§ YOUR OBJECTIVE
Reproduce the entry lines verbatim, starting at the line with "integrated into the" and continuing up to and including the line with "had massive issues".

§ EXERCISE MATERIAL
════════════════

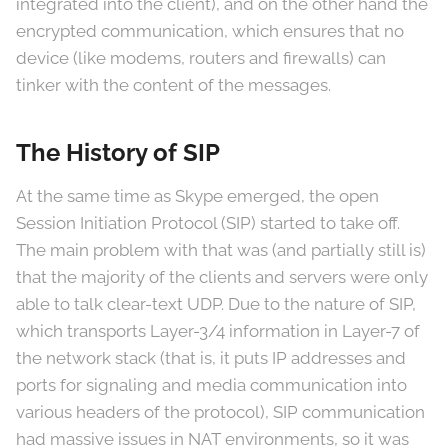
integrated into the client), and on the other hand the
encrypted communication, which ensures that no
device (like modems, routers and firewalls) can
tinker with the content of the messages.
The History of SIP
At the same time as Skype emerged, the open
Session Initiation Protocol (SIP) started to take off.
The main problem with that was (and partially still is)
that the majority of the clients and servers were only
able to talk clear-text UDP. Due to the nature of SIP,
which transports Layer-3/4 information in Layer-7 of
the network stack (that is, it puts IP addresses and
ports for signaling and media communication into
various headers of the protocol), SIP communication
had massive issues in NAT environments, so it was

════════════════

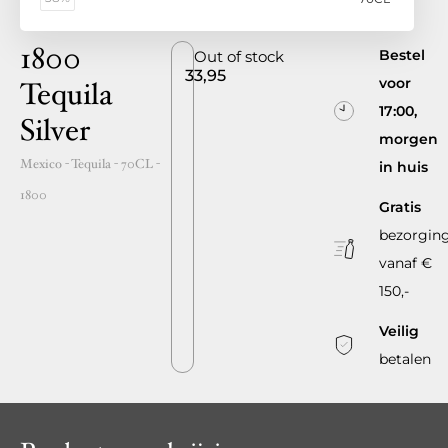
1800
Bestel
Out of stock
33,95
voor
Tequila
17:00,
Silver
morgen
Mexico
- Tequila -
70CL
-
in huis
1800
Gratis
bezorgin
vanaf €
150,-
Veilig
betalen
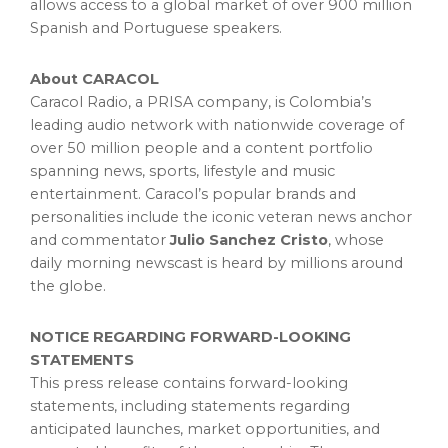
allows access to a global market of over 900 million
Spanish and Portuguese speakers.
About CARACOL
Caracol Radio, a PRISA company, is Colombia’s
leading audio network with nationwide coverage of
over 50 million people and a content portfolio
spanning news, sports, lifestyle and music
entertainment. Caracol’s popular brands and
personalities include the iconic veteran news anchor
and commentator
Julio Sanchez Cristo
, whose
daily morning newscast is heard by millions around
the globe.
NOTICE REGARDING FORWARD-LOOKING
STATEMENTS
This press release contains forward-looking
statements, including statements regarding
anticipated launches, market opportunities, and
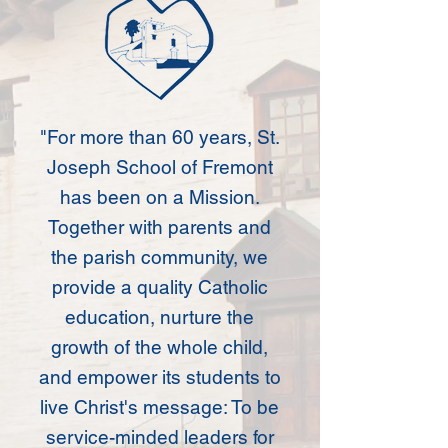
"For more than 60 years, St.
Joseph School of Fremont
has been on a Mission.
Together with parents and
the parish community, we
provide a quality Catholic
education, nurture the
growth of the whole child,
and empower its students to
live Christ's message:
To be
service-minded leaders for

════════════════

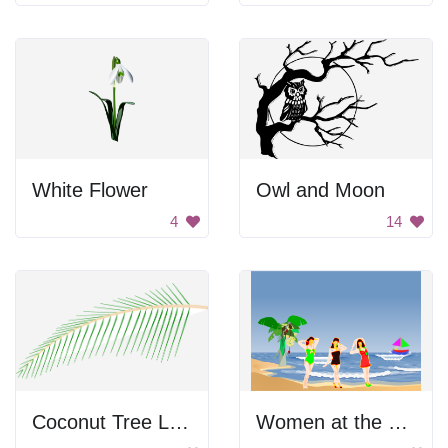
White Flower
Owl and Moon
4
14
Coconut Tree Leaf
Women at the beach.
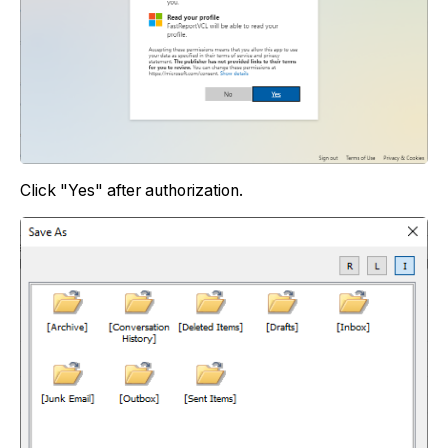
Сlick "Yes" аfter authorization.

════════════════

§ RESULT OF THE TASK
integrated into the client), and on the other hand the
encrypted communication, which ensures that no
device (like modems, routers and firewalls) can
tinker with the content of the messages.
The History of SIP
At the same time as Skype emerged, the open
Session Initiation Protocol (SIP) started to take off.
The main problem with that was (and partially still is)
that the majority of the clients and servers were only
able to talk clear-text UDP. Due to the nature of SIP,
which transports Layer-3/4 information in Layer-7 of
the network stack (that is, it puts IP addresses and
ports for signaling and media communication into
various headers of the protocol), SIP communication
had massive issues in NAT environments, so it was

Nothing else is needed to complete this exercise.